* Start DATA SHOWN *
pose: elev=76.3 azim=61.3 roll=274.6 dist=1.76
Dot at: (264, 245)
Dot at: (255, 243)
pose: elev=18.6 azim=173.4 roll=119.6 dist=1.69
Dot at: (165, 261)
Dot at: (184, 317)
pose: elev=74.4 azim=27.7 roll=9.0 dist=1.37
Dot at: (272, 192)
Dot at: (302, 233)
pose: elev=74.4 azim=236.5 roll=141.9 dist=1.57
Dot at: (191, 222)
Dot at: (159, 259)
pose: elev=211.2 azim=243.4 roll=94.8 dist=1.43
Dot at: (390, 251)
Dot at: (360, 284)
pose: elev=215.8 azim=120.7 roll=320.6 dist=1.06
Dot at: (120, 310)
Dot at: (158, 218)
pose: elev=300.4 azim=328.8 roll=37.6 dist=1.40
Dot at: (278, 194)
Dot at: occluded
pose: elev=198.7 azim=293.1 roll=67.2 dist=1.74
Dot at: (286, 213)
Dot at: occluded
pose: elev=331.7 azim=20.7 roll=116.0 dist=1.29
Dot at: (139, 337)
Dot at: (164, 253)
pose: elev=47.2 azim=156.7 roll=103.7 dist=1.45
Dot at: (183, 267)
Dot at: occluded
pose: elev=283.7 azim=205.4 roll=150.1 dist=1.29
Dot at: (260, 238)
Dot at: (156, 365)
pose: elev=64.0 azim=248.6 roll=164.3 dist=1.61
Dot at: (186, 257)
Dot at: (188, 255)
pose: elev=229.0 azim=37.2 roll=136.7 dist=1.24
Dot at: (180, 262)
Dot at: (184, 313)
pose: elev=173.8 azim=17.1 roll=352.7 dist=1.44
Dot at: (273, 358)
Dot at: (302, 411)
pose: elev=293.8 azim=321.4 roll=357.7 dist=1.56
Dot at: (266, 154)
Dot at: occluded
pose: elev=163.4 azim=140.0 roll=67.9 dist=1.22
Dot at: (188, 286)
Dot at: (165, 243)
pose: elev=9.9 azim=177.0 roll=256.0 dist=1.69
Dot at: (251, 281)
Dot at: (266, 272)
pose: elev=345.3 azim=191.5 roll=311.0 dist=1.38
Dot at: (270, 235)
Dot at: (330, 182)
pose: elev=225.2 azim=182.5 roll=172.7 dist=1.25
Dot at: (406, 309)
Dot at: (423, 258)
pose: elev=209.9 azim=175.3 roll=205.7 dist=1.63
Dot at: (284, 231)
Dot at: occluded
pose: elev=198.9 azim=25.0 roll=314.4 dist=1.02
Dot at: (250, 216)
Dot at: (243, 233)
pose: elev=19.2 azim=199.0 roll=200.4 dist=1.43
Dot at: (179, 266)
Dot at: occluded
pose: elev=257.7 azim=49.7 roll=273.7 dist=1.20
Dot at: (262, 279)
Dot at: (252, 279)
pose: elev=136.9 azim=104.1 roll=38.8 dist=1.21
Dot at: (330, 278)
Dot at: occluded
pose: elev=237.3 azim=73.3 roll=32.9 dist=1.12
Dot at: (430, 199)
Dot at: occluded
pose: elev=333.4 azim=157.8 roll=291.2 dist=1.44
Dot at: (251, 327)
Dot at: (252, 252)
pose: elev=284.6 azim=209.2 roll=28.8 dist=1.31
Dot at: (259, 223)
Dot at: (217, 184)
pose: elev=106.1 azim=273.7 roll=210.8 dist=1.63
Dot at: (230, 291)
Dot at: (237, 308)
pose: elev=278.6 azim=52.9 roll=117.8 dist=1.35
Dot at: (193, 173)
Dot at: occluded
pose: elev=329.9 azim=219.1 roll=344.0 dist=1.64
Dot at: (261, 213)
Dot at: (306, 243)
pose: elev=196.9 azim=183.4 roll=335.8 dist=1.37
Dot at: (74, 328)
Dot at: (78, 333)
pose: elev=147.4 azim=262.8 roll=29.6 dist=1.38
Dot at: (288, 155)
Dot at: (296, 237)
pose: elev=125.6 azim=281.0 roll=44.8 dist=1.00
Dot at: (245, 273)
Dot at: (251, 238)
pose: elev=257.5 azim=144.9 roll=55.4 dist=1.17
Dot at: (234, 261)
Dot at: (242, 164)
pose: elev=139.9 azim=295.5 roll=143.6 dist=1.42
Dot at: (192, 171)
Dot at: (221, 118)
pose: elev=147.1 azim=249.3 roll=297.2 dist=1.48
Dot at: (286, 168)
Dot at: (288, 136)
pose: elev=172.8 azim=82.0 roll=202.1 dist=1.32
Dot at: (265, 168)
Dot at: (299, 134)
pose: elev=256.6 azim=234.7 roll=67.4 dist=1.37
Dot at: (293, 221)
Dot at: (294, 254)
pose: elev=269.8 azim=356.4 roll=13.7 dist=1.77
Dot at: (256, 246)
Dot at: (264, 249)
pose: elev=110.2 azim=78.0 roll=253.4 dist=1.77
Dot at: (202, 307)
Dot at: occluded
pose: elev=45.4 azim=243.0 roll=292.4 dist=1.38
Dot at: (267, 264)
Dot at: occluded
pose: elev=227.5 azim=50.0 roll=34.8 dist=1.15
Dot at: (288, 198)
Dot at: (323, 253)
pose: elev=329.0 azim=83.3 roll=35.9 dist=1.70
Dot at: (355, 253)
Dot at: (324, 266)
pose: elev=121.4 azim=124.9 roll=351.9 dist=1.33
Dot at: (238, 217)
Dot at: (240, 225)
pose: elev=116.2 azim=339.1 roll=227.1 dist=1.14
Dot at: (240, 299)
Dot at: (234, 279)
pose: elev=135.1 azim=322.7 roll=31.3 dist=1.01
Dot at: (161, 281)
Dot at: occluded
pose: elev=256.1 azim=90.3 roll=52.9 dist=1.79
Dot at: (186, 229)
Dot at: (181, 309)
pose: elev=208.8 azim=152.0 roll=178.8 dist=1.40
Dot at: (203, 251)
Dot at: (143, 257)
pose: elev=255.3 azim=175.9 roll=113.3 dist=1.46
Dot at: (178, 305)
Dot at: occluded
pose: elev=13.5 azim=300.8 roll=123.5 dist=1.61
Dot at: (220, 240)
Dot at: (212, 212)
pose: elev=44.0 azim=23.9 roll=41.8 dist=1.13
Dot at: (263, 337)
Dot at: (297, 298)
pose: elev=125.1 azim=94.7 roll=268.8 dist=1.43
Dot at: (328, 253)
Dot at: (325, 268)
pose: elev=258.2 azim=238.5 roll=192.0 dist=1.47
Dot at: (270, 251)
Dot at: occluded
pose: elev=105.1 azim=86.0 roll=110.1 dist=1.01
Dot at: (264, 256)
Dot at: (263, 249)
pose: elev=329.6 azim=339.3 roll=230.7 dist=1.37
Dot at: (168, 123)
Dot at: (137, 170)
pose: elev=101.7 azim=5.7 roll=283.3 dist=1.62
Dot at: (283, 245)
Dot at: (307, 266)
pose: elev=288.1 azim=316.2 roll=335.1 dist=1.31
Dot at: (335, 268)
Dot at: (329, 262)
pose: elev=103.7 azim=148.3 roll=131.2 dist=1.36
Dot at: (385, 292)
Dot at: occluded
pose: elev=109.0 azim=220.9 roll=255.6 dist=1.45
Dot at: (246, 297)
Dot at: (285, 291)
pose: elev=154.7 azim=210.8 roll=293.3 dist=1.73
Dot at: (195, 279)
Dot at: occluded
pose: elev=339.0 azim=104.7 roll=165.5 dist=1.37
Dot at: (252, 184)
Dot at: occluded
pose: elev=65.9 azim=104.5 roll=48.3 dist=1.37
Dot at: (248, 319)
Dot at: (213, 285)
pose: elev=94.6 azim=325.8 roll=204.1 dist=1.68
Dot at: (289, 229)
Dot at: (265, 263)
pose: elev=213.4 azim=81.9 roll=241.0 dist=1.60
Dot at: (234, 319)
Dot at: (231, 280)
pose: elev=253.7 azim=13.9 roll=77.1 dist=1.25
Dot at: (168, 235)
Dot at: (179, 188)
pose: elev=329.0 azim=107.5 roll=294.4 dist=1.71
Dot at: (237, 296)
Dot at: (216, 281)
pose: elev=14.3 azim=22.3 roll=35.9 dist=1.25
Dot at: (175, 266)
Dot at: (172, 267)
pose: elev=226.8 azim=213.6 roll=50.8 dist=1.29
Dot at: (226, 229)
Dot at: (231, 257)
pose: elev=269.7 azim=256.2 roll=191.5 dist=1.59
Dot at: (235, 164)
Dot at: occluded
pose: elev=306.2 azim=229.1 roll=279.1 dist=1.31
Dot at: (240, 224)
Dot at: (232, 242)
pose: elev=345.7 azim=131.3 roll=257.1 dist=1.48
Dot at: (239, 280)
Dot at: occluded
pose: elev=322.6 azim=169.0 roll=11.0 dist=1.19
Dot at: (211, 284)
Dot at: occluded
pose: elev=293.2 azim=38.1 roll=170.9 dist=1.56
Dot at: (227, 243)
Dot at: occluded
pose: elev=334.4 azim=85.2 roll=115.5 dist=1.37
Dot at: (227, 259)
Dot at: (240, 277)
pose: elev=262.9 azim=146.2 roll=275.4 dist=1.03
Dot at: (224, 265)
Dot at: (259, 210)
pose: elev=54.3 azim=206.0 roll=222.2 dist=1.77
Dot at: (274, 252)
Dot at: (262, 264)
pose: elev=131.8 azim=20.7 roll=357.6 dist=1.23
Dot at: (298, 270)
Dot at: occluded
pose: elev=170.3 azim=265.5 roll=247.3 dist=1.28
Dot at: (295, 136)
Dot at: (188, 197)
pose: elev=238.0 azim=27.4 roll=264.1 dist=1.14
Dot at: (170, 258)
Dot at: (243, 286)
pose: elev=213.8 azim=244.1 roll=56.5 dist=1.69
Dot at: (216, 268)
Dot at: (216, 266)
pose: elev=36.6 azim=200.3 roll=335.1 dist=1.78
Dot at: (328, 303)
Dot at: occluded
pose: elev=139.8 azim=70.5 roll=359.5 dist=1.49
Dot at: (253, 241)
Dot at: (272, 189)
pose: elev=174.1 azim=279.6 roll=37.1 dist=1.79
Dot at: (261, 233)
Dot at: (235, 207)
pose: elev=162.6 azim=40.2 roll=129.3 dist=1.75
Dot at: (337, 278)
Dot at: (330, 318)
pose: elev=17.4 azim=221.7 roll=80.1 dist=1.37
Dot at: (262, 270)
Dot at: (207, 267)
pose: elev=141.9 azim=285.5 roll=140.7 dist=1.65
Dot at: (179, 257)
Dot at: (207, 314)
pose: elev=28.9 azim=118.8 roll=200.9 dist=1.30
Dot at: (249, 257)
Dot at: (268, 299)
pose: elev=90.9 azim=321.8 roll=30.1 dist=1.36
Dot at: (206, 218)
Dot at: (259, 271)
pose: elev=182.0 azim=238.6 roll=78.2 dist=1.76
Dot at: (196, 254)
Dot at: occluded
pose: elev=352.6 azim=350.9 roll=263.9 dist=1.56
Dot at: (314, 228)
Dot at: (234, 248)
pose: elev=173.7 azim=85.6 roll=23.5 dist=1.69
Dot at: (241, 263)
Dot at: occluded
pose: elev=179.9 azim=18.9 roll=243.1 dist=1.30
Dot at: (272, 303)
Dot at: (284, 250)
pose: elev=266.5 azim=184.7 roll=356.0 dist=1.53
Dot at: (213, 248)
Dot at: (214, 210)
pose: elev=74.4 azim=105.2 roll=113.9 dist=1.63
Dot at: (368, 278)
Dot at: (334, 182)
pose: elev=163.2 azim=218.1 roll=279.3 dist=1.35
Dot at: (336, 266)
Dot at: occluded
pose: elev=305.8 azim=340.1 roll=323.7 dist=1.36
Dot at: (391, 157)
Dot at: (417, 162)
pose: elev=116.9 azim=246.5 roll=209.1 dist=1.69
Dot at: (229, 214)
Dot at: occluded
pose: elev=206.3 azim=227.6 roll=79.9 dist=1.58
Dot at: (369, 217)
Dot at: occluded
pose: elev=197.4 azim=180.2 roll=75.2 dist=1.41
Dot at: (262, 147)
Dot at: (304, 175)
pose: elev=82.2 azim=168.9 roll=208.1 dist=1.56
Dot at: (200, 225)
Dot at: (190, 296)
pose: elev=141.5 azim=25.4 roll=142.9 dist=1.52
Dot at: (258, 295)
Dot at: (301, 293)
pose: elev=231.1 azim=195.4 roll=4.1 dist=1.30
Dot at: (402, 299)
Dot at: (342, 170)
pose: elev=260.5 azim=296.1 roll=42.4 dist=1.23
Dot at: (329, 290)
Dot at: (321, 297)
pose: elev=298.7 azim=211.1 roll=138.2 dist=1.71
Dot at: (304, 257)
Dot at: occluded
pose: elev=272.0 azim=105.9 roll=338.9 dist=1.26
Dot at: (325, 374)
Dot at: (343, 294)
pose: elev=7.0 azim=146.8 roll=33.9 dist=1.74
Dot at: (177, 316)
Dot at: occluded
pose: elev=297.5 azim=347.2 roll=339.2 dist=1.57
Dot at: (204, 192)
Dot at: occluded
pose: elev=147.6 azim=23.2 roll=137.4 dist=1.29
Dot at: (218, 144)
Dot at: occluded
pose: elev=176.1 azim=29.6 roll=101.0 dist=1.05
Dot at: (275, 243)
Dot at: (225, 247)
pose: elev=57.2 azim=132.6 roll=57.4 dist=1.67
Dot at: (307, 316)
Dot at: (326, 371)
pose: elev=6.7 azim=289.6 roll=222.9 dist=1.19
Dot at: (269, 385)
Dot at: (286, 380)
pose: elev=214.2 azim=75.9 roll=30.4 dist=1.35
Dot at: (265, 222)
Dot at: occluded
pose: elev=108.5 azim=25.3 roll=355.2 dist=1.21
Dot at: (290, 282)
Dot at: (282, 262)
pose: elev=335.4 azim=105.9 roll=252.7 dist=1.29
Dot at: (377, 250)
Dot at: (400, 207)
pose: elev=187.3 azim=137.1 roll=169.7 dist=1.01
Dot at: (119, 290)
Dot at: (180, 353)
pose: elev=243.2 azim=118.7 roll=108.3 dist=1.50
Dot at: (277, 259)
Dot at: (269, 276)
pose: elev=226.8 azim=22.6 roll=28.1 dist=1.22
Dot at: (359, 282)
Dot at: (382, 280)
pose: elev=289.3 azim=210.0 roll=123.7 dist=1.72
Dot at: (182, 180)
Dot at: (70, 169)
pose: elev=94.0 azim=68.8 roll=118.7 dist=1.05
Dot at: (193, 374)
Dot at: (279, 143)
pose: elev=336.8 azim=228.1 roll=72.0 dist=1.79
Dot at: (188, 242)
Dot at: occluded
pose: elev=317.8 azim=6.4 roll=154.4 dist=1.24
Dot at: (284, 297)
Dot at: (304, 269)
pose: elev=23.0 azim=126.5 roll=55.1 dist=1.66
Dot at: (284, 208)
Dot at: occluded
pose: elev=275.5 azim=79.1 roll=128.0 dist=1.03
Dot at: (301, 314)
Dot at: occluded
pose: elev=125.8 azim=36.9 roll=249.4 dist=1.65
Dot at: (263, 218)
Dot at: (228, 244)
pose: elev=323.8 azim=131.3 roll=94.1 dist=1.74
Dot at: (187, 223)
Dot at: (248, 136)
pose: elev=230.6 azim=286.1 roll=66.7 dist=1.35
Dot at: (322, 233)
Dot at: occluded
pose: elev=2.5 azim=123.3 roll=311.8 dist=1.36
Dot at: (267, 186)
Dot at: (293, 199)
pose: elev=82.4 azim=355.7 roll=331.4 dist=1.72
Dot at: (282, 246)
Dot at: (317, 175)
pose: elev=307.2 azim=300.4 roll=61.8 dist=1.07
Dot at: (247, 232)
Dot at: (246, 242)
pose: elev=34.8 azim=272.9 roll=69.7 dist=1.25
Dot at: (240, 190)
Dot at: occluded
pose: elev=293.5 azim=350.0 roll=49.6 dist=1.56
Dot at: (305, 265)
* End DATA SHOWN *
(EXERCISE BRIEF): In the data, swap "dist" for "distance" and give the lines again, changing nothing else. Start at the first line of the data and stop after the line that contains "Dot at: (158, 218)".

(FINAL RESULT):
pose: elev=76.3 azim=61.3 roll=274.6 distance=1.76
Dot at: (264, 245)
Dot at: (255, 243)
pose: elev=18.6 azim=173.4 roll=119.6 distance=1.69
Dot at: (165, 261)
Dot at: (184, 317)
pose: elev=74.4 azim=27.7 roll=9.0 distance=1.37
Dot at: (272, 192)
Dot at: (302, 233)
pose: elev=74.4 azim=236.5 roll=141.9 distance=1.57
Dot at: (191, 222)
Dot at: (159, 259)
pose: elev=211.2 azim=243.4 roll=94.8 distance=1.43
Dot at: (390, 251)
Dot at: (360, 284)
pose: elev=215.8 azim=120.7 roll=320.6 distance=1.06
Dot at: (120, 310)
Dot at: (158, 218)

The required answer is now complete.